This weekend was extra interesting. We managed to get to Hirosaki to see the cherry blossoms in all their riotous glory. But I should probably explain that besides being a fairly productive week for crafting (meaning I finished a really good romance novel) I broke my toe by accidentally kicking the fridge on Monday night. When I say I broke my toe, I mean it was at such a hideous angle that I immediately started going into convulsions out of terror of having it reset. Yah for the team at the UCC for setting it so nicely! What I didn't know is that I shouldn't have feared the setting the the toe but the needles they stick in you to numb it. I'm fairly certain I was doing back bends in pain and the nice people at the UCC let me swear as much as I wanted. It's amazing how therapeutic swearing is for the soul.
So I've been a gimp for the last week and slowly getting better. Much to the frustration of Ginger, she's had to wait for Ian to get home to go for her walks. Let me tell you carrying a 20lbs baby up two flights of stairs on one good leg is a real challenge.
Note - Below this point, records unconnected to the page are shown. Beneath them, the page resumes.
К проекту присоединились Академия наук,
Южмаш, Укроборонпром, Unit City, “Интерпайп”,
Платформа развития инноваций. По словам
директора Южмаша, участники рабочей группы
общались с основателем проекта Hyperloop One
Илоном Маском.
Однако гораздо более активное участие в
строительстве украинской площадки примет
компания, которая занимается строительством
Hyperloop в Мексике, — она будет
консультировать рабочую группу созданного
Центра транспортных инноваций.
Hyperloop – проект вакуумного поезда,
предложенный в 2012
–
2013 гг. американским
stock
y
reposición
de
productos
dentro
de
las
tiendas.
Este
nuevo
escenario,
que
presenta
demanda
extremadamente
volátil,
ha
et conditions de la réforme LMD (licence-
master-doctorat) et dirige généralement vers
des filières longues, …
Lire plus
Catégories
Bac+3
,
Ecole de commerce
But we soldier on for cherry blossoms!
First I should probably explain the mania that surrounds the Japanese cherry tree or sakura. Sakura are spindly, awkward little trees that have lichen growing on them and ugly red/green/dun colored leaves. But oh when they bloom...all I can say is that I immediately start composing haikus in my mind when I see the sakura's in bloom. In all honesty they are the Cinderella of trees. And the Japanese plant them everywhere. You really don't realize how many of them are around until this time of year. There is a tradition of "flower watching" or Ohanami in Japan where you travel great distances to see the sakura in different towns. They also have a map that predicts the start dates of blooming of sakura throughout Japan. Don't believe me, check out this link http://www.jnto.go.jp/sakura/eng/index.php.
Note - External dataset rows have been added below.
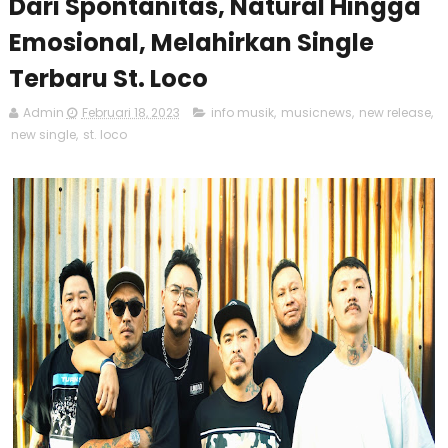
Dari Spontanitas, Natural Hingga
Emosional, Melahirkan Single
Terbaru St. Loco
Admin
Februari 18, 2023
info musik
,
musicnews
,
new release
,
new single
,
st. loco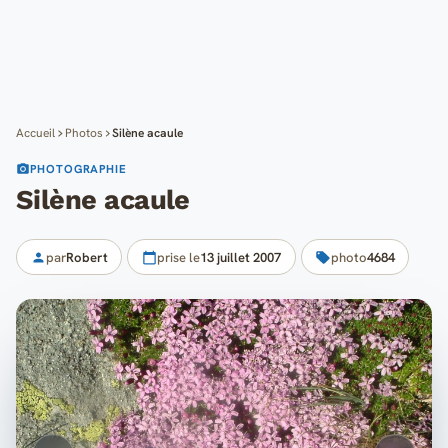
Cartes
Blog
Mon compte
Accueil
Photos
Silène acaule
PHOTOGRAPHIE
Silène acaule
par
Robert
prise le
13 juillet 2007
photo
4684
It has been extra cold up here in Aomori this year and it has pushed the cherry blossoms back. Yesterday I would say they were fully bloomed. This corresponded with Golden Week in Japan making our journey to Hirosaki extra crazy. Golden week is the largest paid vacation period for the working stiffs of Japan. Even our construction workers got a few days off. Most people are wise and leave the country for greener pastures. For all of us crazies who stay and even decide to go off base it's a nightmare. I have never witness such terrible driving in my life, running red lights, buses (BUSES!) trying to out turn our station wagon in a traffic jam. Believe me we saw it all. Ian's hypothesis is that they let people drive this week that wouldn't normally drive and they wreak havoc on the senses.
This being said it took us 6 hours to drive what would normally be a 2.5 hour drive. Shoddy driving instructions and all it was crazy trying to keep the kid buckled and happy in the car that long. There were many considerable naps. I thought Ian was gonna lose his cool. Do you realize how hard it is to make my husband flip his business? But really seeing the castle grounds covered in pink fluffiness was so worth it.
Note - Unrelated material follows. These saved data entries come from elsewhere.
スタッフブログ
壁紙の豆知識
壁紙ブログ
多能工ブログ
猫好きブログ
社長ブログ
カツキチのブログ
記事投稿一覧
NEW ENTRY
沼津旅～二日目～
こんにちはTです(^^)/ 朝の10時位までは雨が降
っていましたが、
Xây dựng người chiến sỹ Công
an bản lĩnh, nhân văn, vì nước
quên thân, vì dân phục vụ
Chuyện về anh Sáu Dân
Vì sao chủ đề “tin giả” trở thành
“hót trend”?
We also brought our friend who is one of Bea's sitters. Her hubby left
for TDY and they went to Hirosaki last weekend but it was just so rainy
and miserable that she agreed to come with us again. Skyping with hubby while
viewing cherry blossoms...hawt! She kept a hobbler like me company while
Ian was marching on ahead with Bea.
On the way home we took a short cut through the mountains on a very windy road with snow on the sides taller than our car. They close this road after dark. We didn't know and were luckily the last car to sneak through. It was a good thing that Bea was asleep the whole time because in between snapping photos we were all on the verge of motion sickness. We are totally gonna have to do this drive in the summer, it's so beautiful!